Success, as it defined by our culture, is simply a set of rules that seem to offer the perks of success, money, accolades, high regard of those those fellow men. There is a truer self, I have noticed. Philosopher Charles Taylor wrote in Sources of the Self,
“The issue of our condition can never be exhausted for us by what we are, because we are always also changing and becoming.”
Taylor
This brings me some comfort. Perhaps I am not the only one being pulled in a direction of that truer self. We hear a many voices, many platitudes, even, of encouragement to “become who you were meant to be.” I suppose such a destination and final stopping place is also comforting but I also suppose it doesn’t really exits. I try to follow Mr. Taylor’s notion that we are always in the state of change and becoming.
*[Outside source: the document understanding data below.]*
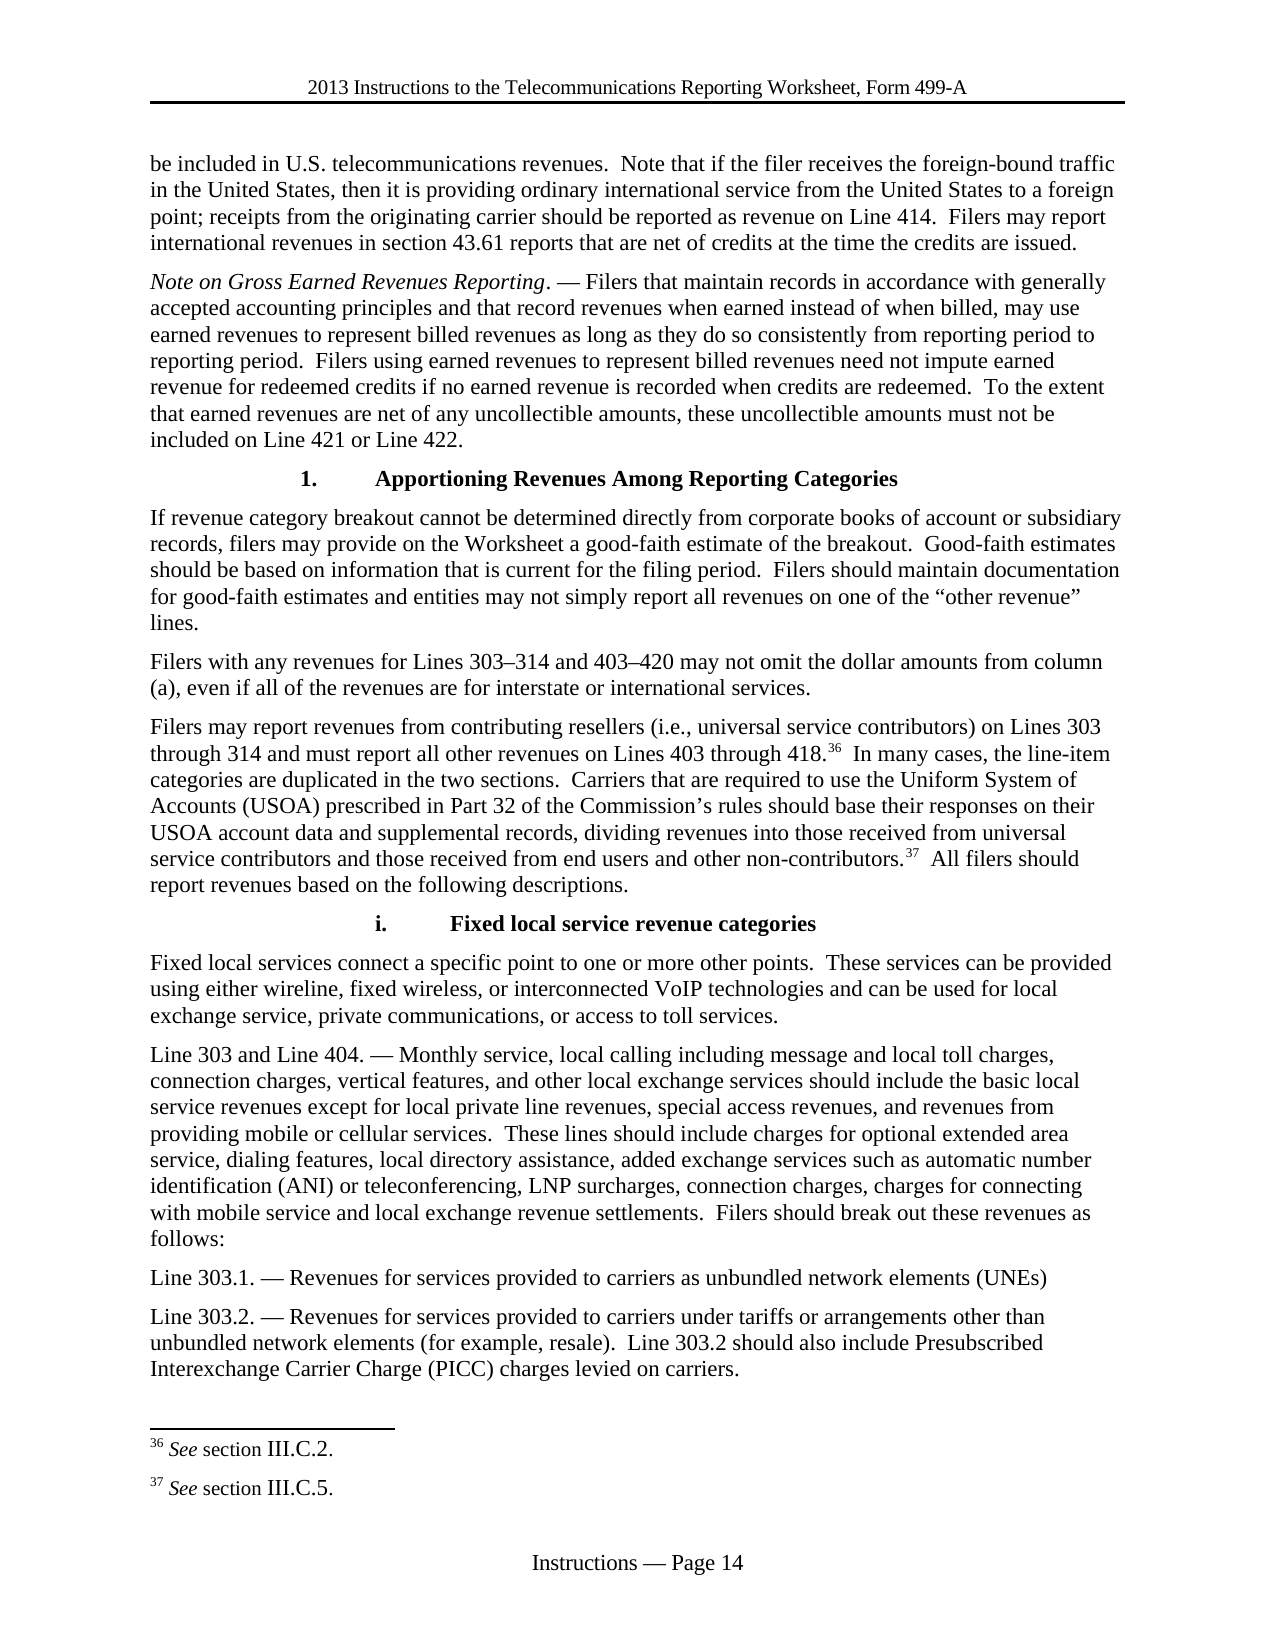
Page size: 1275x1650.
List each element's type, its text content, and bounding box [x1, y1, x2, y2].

text Line 303.1. — Revenues for services provided to carriers as unbundled network elements (UNEs) [150, 1264, 1125, 1290]
text Fixed local services connect a specific point to one or more other points. These services can be provided using either wireline, fixed wireless, or interconnected VoIP technologies and can be used for local exchange service, private communications, or access to toll services. [150, 949, 1125, 1028]
subtitle Apportioning Revenues Among Reporting Categories [300, 465, 1125, 491]
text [150, 150, 1125, 255]
text Filers may report revenues from contributing resellers (i.e., universal service contributors) on Lines 303 through 314 and must report all other revenues on Lines 403 through 418. In many cases, the line-item categories are duplicated in the two sections. Carriers that are required to use the Uniform System of Accounts (USOA) prescribed in Part 32 of the Commission’s rules should base their responses on their USOA account data and supplemental records, dividing revenues into those received from universal service contributors and those received from end users and other non-contributors. All filers should report revenues based on the following descriptions. [150, 713, 1125, 898]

This can be a little more difficult to accept, given the other promise–even though it is false in its assumption that there is a destination to which I am entitled. For this I find comfort in Thomas Merton, the monk, mystic, and activist, who wrote in his journal, that is to say, to himself:
“It seems to me that I have greater peace… when I am not ‘trying to be contemplative,’ or trying to be anything special, but simply orienting my life fully and completely towards what seems to be required of a man like me at a time like this.”
Merton
This is a grave paradox, one of life as change vs the promises of success. Success is very important to our society, to our innovative nature, to our creativity, and even to our economic health. I would not throw out either model. I just know that the model of success, which is likely to bring me a level of satisfaction and pride, will is not likely to bring me much happiness. I need the model of change for that. I love the idea of growth and becoming a new man each day. This, in turn, will not bring me success, which I need equally as much. But integrated, the two models certainly make me a better man as it relates to issues of my success.
Time will pass, but now lasts forever. Thinking about now and what kind of man I want to be at a moment like this has to take precedence, if my truer self is to be continually born.